OnlyNiceSwearing · 22/08/2012 22:56

surfmama I have had to do the dairy free thing, I honestly cannot believe the difference it has made to all of our lives, everything is easier now for dd3. She used to have terrible reflux, screaming poos ( every time she went she was in agony) fussing all day and screaming ALL night.

Within 2 weeks all of the above had stopped, she still has chronic runny poo but doc said could be something else (have cut out soya too and that also made a big difference) as of this week actually the runny poo ( sorry if tmi) is even slowing down. She is nearly 5 months so am guessing her digestive system is maturing.

If anyone does decide to try this make sure you take a good strength calcium and vit d supplement and plan meals to make sure you eat well. Kara coconut milk is lovely on cereal, in coffee etc no nutty taste, and there is dairy free spread available instead of butter. It's second nature now and was able to carry on bfing. Dd3 is so happy!

MildredIsMyAlterEgo · 22/08/2012 23:00

This thread is making me feel all warm and fuzzy Smile

Lansinoh is a MUST, get it in before you have the baby or you might find yourself as I did crying down the phone to SIL on a Sunday morning. Bless her, she and DBro turned up with it less than an hour later.

YYYYY to dark coloured pjs for hospital. Ward with 4 post natal ladies - OK no problem we're all in the same boat. Bit more embarassing walking past their families at visiting time with blood stained pale grey nightwear Blush

If you go in for induction be prepared for it to take a few days. I went in on a Tues afternoon expecting to have the baby overnight and come home the next day hahahahaha. Take lots of stuff with you.

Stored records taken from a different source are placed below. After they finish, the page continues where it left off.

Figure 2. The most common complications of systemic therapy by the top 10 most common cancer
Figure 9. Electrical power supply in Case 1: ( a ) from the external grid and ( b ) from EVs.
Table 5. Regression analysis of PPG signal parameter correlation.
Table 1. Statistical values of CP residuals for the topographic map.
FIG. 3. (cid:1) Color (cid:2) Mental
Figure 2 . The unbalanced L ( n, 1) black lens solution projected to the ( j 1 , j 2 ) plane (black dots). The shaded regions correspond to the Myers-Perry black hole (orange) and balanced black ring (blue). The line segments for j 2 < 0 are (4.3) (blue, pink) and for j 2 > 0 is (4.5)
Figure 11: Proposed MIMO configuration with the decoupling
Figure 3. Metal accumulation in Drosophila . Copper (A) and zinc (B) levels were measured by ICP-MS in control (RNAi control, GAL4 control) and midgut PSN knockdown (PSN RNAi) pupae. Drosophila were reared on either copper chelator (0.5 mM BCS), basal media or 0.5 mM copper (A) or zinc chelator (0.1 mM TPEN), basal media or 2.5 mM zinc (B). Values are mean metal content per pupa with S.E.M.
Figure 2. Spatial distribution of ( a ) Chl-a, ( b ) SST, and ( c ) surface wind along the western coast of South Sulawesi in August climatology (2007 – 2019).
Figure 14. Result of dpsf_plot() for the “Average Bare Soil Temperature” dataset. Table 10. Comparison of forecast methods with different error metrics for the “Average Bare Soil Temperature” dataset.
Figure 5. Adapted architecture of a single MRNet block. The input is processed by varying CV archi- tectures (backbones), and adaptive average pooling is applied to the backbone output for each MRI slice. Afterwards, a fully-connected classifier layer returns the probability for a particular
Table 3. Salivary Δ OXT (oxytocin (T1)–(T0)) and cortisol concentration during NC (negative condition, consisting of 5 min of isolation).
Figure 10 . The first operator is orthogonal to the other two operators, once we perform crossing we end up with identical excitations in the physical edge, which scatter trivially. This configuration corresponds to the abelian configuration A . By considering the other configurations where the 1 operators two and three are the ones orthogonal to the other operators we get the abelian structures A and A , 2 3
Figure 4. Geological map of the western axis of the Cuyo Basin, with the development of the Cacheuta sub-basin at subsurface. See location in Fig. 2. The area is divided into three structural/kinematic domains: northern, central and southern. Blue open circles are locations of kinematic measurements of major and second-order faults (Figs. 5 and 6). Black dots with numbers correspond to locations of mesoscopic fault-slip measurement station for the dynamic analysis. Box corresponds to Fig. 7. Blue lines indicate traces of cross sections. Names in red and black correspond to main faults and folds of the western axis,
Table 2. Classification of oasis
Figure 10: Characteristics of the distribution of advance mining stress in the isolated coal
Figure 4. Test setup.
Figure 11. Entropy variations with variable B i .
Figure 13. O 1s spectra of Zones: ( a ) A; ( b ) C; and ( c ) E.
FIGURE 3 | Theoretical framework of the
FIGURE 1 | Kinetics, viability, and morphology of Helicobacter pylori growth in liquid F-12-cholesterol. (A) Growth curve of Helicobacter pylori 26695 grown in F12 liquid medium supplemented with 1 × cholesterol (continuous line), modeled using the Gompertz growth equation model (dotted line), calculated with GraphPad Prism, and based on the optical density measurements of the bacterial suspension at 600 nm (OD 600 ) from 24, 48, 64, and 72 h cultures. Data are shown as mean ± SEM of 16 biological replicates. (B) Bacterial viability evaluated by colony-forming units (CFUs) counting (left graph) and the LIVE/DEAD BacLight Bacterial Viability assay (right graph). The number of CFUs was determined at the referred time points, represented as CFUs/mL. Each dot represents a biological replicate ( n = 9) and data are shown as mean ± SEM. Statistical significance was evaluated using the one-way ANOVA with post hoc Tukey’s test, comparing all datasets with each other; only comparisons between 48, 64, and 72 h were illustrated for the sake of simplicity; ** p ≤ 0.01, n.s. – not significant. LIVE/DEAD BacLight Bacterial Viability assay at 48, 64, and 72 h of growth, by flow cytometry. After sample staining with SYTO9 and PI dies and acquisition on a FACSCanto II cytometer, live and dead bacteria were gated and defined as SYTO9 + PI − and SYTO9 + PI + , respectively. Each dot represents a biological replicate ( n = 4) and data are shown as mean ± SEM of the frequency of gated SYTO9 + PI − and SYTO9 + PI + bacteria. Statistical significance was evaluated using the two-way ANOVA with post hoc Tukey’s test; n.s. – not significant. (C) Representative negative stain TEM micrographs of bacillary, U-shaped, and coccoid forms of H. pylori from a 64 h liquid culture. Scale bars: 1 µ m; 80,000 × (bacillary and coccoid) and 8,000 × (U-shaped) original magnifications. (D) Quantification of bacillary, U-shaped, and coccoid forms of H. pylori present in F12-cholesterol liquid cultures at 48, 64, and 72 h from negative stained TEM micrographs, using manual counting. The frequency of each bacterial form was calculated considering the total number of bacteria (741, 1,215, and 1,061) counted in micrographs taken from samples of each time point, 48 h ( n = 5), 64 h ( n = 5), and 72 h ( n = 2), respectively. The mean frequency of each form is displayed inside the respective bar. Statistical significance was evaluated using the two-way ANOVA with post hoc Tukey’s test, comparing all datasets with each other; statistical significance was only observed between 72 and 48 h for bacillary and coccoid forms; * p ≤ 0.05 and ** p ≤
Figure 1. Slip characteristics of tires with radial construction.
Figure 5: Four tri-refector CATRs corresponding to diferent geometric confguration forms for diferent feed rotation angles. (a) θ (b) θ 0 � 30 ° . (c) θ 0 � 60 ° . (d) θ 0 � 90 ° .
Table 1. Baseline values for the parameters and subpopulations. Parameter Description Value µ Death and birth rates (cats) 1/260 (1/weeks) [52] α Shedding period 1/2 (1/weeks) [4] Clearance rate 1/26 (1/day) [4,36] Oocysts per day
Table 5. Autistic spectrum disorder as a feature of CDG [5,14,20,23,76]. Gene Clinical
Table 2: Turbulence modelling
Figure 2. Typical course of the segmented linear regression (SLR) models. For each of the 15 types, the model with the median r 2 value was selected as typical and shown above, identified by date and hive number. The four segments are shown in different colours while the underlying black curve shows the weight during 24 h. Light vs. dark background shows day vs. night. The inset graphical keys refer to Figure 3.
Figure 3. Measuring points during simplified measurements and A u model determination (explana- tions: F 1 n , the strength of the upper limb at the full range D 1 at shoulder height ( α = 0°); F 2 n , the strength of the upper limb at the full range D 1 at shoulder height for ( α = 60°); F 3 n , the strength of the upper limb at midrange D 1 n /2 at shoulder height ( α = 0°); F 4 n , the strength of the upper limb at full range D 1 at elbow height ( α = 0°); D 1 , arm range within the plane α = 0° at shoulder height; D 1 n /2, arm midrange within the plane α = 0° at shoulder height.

A hand held fan comes in really handy in hospital, ante natal wards can be really hot.

If your waters are broken for you to start you off, be prepared for MWs to then say cheerily, ''righto, off you go for a walk, we'll see you back in an hour'' Shock Shock. Some large dark coloured trousers that (1) don't display the loaf of bread sized pad between your legs and (2) don't betray the waters leakage around the pillow-pad are essential. I squelched around the the hospital car park for a while, wearing the only shoes that would fit - flip flops, wasn't expecting to be outside in November in the snow Smile

alittlebitcountry · 22/08/2012 23:22

Drat I typed it all out then lost most of the post.
Here goes again...

Congratulations Squidger Grin

Tens machine did help me, but the sticky pads unstuck in no time - get spares well in advance -DH ended up doing a 2am shop for a solution.

If we do it again I will take my own pillow, hospital ones are like pancakes.

Have an emergency food pack ready well in advance - weeks even. I was sent in with high bp a week before, arrived at 4pm, finally admitted at 9 by which time DH had to do a mercy dash for food.
As follow up to that I had to collect my pee for 24 hours. ALL OF IT Shock and drop it off for tests the next day. Never saw that coming.

A C-section is not as scary as I feared. But a few days recovering in hospital can fool you into thinking your stronger than you are. And absolutely agree with the poster up thread who said keep up the pain meds

As others have said Breast feeding really is hard. I don't know anyone who found it easy - if you struggle you are definately not alone.

There is nothing like holding your own tiny newborn,and no-one can describe exactly how it will feel for you until you do it.